Having too little interest in your trade show booth or event is a bad thing. Having too much is equally concerning. It creates a negative impression if people can’t get near your booth because it’s too crowded or find seats when they arrive at your breakout session because it’s overbooked.

What you can do to prevent this.

Monitor responses to invitations along with interest in your trade show marketing efforts. If you find that it’s running too hot, cut back on your marketing or arrange for additional sessions to handle the overflow. Also, plan for how to manage traffic flow around and through your booth.

If all else fails…

If your booth proves to be “too” popular, work with your team to find ways to control crowds by focusing on the best prospects and politely moving less likely buyers along.

When too many people show up for a breakout event, find polite ways to turn away overflows by recommending other sessions and providing an opportunity to watch an online video of yours after the trade show is over.

Tip: An interactive booth experience is a good way to identify the best prospects. The experts at Mobile Locker can help you develop one that will engage trade show attendees and make your sales reps more efficient and productive.

The unexpected happens.

  • Terrible weather
  • Transit issues
  • Late shipments
  • No equipment
  • Lack of WiFi.

What could go wrong?

Who knows? When it comes to trade show logistics, almost anything!
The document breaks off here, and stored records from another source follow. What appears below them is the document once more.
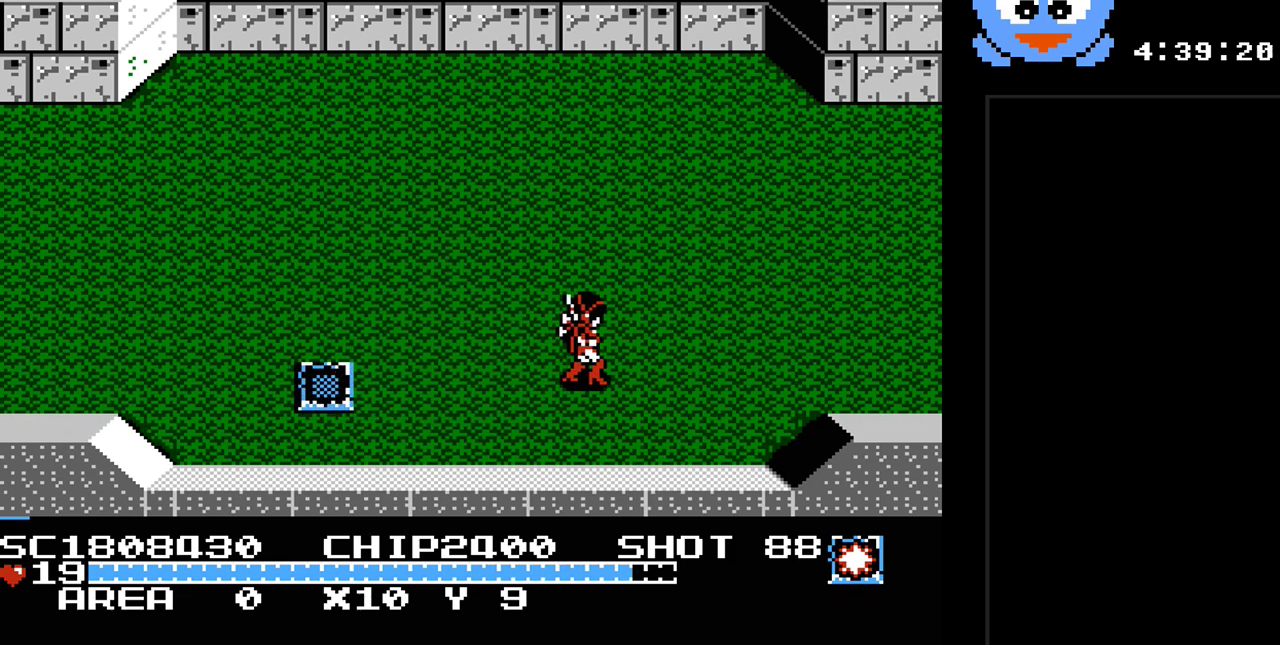
{"buttons": ["DPAD_RIGHT"], "events": []}
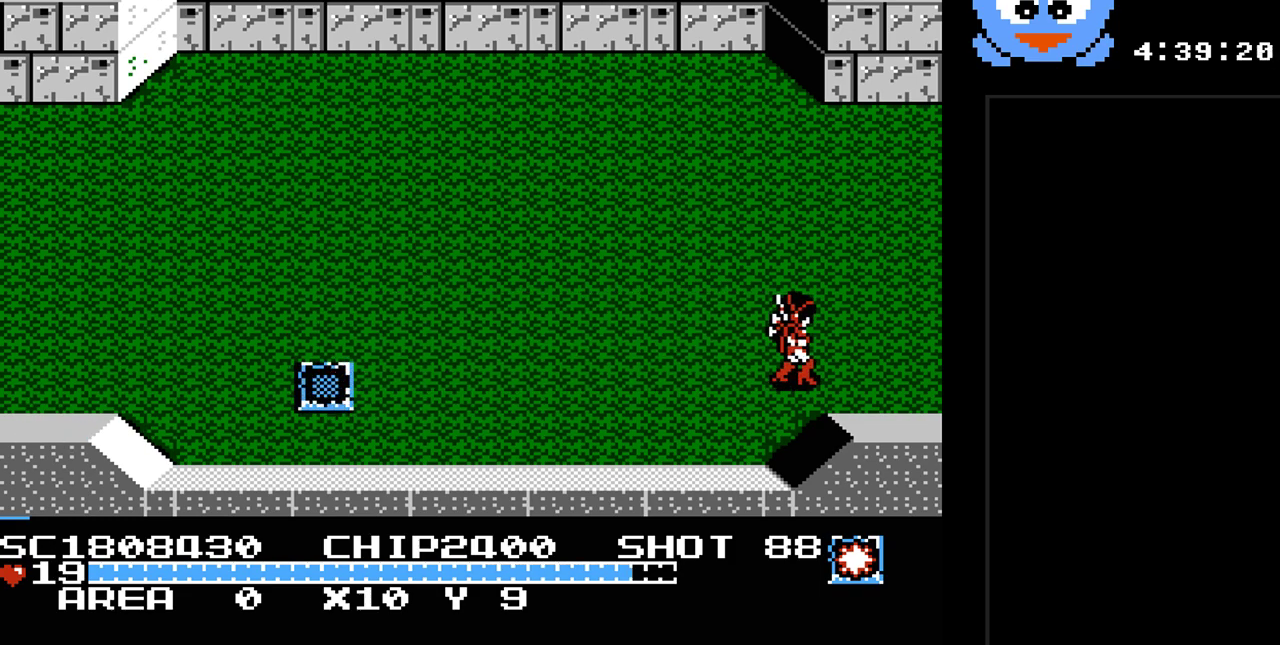
{"buttons": [], "events": [[500, "DPAD_RIGHT", "up"]]}
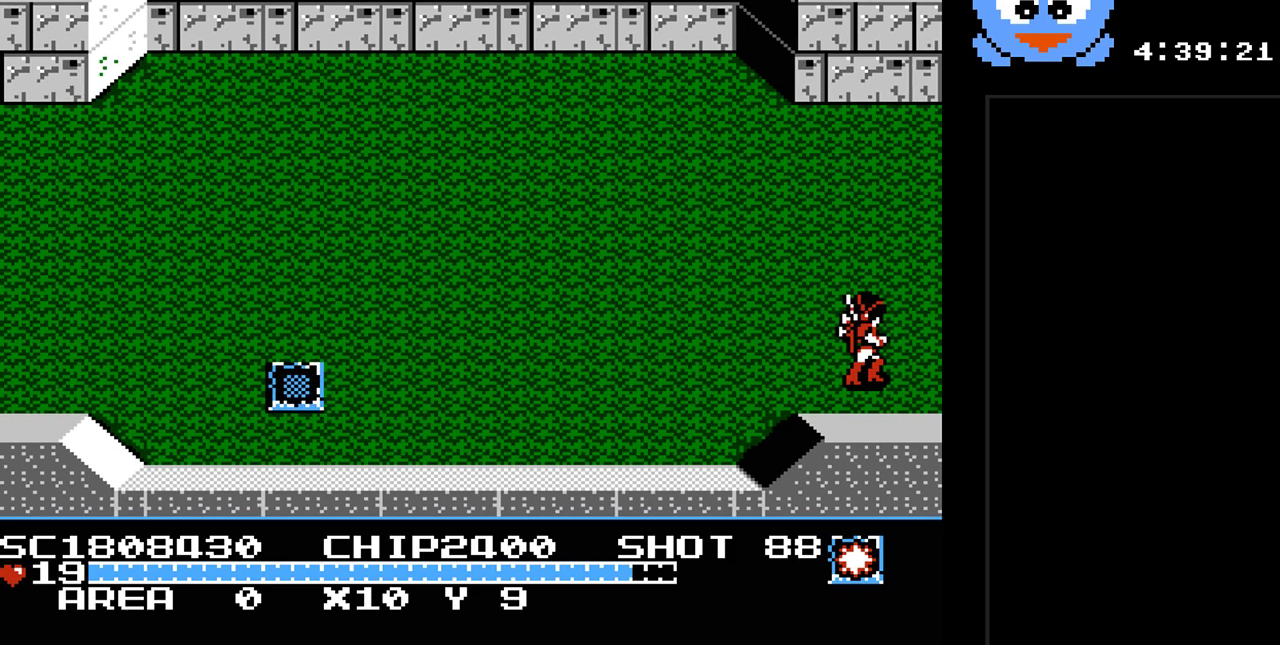
{"buttons": [], "events": []}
Most trade shows take place in major cities. This multiplies the number of things that could happen and makes it harder to resolve them when they do.

What you can do to prevent this.

Even the best-laid plans can be wrecked by a change in weather, missing giveaways or technology gone wrong. That’s when it’s time to improvise and make it work.

Have a Plan B for handling common problems. Brainstorm with your marketing and sales teams prior to trade shows to come up with ideas about how to handle issues such as an exhibit that’s lost in transit, a damaged graphic or a key staffer getting ill.

Don’t stop there. Consider the “unprecedented” things that are becoming more “common” every day, such as hurricanes, snowstorms, infectious diseases, fires, floods and terrorist attacks. 

If all else fails…

Develop communication plans prior to trade shows. Make sure you know how to reach the sales and marketing people on your team any place, any time, so you can strategize and come up with solutions to your problems. Also, identify a trade show representative you can reach 24/7 to help out with emergencies.

Tip: Use social media to provide trade show attendees with updates when emergencies happen. It’s a good way to explain what’s going on and demonstrate your concern for people’s well-being.